Sujets insolites ou tendances, faites un break avec notre curiosité de la semaine. Avec son Tarot XXI, la photographe Roxane Moreau imagine un jeu de cartes en phase avec les revendications de notre société contemporaine.
« La photographie me permet de témoigner de l’époque que je traverse. Grâce à elle, je peux contribuer à partager une vision que j’estime de ce qui m’entoure. À encourager ceux qui auraient baissé les bras à reprendre leur vie en main pour contrer les scénarios de vie inconscients »
, déclare Roxane Moreau. Se destinant d’abord à être pâtissière, la photographie d’origine réunionnaise s’est finalement tournée vers le 8e art à 21 ans. Soucieuse de « mettre la main à la pâte », elle se lance, en autodidacte, et multiplie les stages – dans des galeries d’art et des studios – avant d’être embauchée comme assistante plateau. Un parcours qui la forme et affirme son regard. Aujourd’hui, l’artiste privilégie une approche réfléchie, préférant « prendre le temps de créer avec les autres – les maquilleurs comme les personnes qui posent pour [elle] », plutôt que de figer des instants du quotidien.
En couleur, l’artiste partage sa propre vision du monde, son univers avec une générosité touchante. « Je fais très peu de noir et blanc, car cela a tendance à créer de la distance avec l’image que l’on regarde. Je cherche justement à faire l’inverse, à rassembler », confie-t-elle. Un besoin d’inclure, dans son œuvre, les nuances de l’humain, tout en célébrant sa diversité qui transparaît dans Tarot XXI. Une réinterprétation contemporaine du célèbre jeu de cartes, dévoilant une mosaïque de personnages aussi atypiques que majestueux.
Construire un tarot inclusif
Composé de 78 cartes, dont 56 mineures et 22 arcanes majeurs, le tarot est né en Italie du Nord, en 1441, créé pour les Visconti, une famille noble qui adorait les jeux de cartes. « C’est Marseille, notre capitale du soleil qui se l’est appropriée quelques siècles plus tard », précise Roxane Moreau. Peintes à la main, sur des planches en bois recouvertes d’or et de pigments précieux, les cartes étaient, à l’époque, réservées à l’élite et constituaient un moyen de parader, d’afficher sa richesse auprès d’autrui. « Si vous observez le jeu, vous découvrirez qu’on n’y trouve aucun boulanger ni paysan, mais seulement des figures et croyances nobles de l’époque : le Pape, l’Empereur, l’Impératrice, la Justice, etc. », poursuit la photographe.

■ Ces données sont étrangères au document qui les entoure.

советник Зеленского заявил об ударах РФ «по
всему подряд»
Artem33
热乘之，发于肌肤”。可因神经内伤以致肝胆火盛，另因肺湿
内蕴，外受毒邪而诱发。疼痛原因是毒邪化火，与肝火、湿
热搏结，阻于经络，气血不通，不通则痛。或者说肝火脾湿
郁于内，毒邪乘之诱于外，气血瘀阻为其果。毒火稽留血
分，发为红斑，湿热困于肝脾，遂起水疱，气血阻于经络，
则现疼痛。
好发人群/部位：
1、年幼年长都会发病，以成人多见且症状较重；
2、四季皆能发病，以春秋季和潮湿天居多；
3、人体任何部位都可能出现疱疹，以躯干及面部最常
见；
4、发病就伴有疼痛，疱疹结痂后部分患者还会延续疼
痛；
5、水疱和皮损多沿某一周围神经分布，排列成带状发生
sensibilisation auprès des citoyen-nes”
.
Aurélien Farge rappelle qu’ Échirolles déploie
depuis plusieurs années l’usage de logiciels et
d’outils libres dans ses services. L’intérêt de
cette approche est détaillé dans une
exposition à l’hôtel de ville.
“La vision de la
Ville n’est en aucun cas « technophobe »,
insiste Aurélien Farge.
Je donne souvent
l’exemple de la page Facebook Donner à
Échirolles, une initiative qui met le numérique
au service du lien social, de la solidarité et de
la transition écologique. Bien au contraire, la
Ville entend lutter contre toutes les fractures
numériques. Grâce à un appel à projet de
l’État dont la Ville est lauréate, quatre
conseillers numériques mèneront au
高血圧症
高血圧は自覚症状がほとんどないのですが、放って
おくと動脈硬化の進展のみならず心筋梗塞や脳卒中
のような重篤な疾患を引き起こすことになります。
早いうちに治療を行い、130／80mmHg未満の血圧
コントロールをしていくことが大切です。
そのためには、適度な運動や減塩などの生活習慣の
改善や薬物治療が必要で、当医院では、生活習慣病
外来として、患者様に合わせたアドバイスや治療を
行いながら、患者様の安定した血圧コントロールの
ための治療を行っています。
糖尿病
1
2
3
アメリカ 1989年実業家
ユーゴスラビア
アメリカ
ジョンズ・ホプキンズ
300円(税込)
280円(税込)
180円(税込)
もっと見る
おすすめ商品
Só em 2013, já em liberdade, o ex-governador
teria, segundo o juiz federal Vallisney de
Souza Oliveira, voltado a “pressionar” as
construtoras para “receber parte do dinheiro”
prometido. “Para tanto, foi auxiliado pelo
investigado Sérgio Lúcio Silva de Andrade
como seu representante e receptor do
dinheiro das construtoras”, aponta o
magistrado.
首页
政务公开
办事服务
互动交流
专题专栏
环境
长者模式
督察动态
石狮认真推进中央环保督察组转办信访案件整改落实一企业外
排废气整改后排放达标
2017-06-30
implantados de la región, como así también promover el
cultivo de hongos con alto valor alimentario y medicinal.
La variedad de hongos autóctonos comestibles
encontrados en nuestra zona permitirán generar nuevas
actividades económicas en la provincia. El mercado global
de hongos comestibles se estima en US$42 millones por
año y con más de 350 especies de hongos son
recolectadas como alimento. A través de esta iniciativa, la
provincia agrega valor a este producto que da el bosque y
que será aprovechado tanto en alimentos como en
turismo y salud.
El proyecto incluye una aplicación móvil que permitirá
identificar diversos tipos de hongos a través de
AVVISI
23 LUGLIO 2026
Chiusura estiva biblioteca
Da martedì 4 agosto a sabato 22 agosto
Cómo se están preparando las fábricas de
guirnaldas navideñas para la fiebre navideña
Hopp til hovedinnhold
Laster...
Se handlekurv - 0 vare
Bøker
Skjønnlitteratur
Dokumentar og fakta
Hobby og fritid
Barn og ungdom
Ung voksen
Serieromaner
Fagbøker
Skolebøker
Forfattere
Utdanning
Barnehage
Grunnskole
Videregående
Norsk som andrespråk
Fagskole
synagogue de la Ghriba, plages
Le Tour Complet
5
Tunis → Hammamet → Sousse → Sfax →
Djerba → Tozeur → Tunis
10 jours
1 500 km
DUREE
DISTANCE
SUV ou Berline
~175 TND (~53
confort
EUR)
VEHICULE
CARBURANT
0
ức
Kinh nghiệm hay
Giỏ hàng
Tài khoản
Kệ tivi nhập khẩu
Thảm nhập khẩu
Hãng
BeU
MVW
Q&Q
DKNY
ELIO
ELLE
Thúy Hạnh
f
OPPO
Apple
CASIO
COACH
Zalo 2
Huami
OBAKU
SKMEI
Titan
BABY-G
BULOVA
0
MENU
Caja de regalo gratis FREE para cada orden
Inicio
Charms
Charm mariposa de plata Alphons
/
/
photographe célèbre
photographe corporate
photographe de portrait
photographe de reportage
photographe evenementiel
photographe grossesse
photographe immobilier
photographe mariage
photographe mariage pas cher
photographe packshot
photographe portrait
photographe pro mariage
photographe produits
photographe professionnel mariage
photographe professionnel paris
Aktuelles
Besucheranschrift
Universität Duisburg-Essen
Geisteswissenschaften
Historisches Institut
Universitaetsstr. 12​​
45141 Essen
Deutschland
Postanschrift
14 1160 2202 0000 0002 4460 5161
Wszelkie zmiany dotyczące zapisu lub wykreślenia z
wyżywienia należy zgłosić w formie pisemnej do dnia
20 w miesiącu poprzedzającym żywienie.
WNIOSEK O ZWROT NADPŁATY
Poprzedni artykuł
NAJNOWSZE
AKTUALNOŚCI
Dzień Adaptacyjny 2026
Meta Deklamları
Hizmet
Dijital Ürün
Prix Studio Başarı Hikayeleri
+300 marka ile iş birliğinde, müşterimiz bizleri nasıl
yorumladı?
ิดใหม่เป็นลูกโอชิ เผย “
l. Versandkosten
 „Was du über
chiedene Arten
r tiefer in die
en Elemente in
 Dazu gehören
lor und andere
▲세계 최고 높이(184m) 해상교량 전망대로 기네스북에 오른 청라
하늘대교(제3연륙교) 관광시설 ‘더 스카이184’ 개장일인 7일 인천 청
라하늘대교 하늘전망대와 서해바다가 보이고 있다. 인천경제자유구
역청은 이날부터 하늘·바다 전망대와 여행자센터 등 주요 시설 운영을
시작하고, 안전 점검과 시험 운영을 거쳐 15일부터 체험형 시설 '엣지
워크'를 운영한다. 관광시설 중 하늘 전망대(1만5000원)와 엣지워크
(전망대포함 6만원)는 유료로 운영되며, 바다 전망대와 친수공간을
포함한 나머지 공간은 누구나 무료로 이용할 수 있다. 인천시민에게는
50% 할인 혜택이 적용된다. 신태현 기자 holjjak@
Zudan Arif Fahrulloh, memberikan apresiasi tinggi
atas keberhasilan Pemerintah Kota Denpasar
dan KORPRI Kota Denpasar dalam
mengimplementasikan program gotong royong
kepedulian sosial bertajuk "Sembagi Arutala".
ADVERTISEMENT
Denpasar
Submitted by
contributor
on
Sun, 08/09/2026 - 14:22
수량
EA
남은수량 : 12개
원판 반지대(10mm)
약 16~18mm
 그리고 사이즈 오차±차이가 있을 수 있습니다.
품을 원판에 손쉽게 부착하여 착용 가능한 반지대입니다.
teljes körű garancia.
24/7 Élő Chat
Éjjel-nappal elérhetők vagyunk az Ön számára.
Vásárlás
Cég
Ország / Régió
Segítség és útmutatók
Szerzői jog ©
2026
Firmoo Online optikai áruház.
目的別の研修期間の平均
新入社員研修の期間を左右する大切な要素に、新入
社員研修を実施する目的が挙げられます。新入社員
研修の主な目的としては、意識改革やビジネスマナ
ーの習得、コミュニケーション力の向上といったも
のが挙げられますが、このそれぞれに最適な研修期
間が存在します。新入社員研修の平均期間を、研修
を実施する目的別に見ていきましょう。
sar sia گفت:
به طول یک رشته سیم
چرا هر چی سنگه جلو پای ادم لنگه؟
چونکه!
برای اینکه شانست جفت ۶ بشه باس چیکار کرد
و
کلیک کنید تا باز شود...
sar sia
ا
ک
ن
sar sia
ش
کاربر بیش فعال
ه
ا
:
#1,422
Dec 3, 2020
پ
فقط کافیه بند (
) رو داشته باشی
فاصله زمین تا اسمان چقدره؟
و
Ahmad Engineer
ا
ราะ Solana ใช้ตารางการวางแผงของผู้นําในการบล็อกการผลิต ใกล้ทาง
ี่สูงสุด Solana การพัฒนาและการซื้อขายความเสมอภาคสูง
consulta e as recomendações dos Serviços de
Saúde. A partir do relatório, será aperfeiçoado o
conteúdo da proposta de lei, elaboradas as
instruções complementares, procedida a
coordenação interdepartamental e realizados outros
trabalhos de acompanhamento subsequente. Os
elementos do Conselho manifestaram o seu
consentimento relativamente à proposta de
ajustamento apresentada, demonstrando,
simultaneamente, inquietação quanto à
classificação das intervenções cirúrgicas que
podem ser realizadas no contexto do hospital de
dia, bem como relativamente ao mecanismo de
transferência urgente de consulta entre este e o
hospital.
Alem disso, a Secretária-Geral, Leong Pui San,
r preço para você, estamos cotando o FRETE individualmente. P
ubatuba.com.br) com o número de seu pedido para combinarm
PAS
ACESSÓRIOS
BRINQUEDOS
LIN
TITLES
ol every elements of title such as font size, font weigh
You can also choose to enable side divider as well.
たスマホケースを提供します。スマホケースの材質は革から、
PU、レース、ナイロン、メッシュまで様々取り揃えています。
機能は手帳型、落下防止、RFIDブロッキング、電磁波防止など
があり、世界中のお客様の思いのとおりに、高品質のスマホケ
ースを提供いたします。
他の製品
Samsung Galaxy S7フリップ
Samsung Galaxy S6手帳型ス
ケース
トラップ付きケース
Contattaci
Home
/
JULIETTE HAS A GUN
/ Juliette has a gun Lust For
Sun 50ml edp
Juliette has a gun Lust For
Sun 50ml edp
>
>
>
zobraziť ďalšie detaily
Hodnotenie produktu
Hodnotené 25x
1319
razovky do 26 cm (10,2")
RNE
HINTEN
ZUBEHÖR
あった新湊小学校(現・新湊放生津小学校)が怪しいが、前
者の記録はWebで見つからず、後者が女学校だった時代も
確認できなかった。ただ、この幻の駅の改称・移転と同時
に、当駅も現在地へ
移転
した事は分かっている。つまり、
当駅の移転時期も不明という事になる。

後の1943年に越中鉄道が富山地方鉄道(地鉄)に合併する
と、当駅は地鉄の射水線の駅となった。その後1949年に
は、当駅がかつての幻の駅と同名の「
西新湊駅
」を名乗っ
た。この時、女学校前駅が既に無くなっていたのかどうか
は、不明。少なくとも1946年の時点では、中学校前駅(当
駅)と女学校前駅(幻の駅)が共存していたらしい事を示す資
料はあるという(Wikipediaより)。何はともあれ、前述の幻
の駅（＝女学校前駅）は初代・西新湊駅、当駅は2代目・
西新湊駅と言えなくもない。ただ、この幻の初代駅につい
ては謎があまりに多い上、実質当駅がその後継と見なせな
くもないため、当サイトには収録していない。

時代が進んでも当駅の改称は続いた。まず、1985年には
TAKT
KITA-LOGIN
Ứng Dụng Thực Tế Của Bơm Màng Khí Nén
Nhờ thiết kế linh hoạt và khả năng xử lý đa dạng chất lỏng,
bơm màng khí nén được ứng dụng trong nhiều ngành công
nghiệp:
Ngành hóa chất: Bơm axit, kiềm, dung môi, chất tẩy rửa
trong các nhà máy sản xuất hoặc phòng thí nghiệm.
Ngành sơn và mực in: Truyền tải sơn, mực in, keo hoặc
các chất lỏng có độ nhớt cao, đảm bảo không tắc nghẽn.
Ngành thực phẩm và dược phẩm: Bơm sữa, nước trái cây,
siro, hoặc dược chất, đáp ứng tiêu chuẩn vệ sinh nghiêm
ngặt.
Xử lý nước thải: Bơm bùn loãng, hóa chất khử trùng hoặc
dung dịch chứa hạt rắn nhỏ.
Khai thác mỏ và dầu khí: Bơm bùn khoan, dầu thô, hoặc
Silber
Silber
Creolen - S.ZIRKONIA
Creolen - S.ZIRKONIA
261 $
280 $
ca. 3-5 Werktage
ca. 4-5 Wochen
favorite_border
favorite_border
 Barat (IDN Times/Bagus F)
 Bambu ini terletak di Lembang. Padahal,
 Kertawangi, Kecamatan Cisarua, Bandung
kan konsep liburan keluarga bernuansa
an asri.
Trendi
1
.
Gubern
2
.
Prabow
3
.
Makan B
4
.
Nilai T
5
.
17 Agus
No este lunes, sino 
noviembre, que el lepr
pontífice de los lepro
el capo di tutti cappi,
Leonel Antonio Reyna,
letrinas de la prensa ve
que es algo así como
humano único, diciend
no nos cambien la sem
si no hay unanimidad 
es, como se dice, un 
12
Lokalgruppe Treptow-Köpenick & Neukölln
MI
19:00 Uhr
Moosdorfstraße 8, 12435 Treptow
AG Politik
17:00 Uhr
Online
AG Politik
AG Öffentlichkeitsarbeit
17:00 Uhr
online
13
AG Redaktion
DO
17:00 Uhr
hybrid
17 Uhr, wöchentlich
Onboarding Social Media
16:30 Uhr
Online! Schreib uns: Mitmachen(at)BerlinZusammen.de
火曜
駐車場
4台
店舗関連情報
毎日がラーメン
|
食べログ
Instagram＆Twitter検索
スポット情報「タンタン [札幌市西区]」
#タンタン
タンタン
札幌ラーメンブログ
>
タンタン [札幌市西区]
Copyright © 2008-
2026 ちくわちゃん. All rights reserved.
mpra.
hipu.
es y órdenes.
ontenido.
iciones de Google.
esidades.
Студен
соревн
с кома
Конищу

En mettant le tarot au goût du jour, celle-ci détourne, avec humour, cet héritage aristocratique. Sur les cartes imaginées par Roxane Moreau, les corps, les genres, les orientations sexuelles s’affichent fièrement, représentant le spectre de nos différences avec panache. Un pied de nez amusant aux origines du jeu. « J’avais envie de représenter au maximum les acteurs de ma génération », explique-t-elle. Royaux, ses modèles deviennent les emblèmes d’une époque mue par ses revendications. Plusieurs siècles plus tard, les choses ont-elles véritablement évolué ? Les minorités sont-elles intégrées à la société ? Et qu’en est-il de la répartition des richesses ? En construisant un tarot inclusif, la photographe met en lumière les incohérences du monde moderne, et offre aux communautés les plus effacées une plateforme pour s’exprimer, se révéler, et briller, sans crainte du moindre jugement. « Dans l’étymologie du mot esthétique, on retrouve l’idée des sensations procurées par ce que l’on voit, et mon envie était que lorsque l’on tient le tarot en main – car il a vraiment été réalisé ! – on puisse s’imaginer devenir une sorte de héros de son propre jeu, et donc de sa propre vie », conclut l’artiste.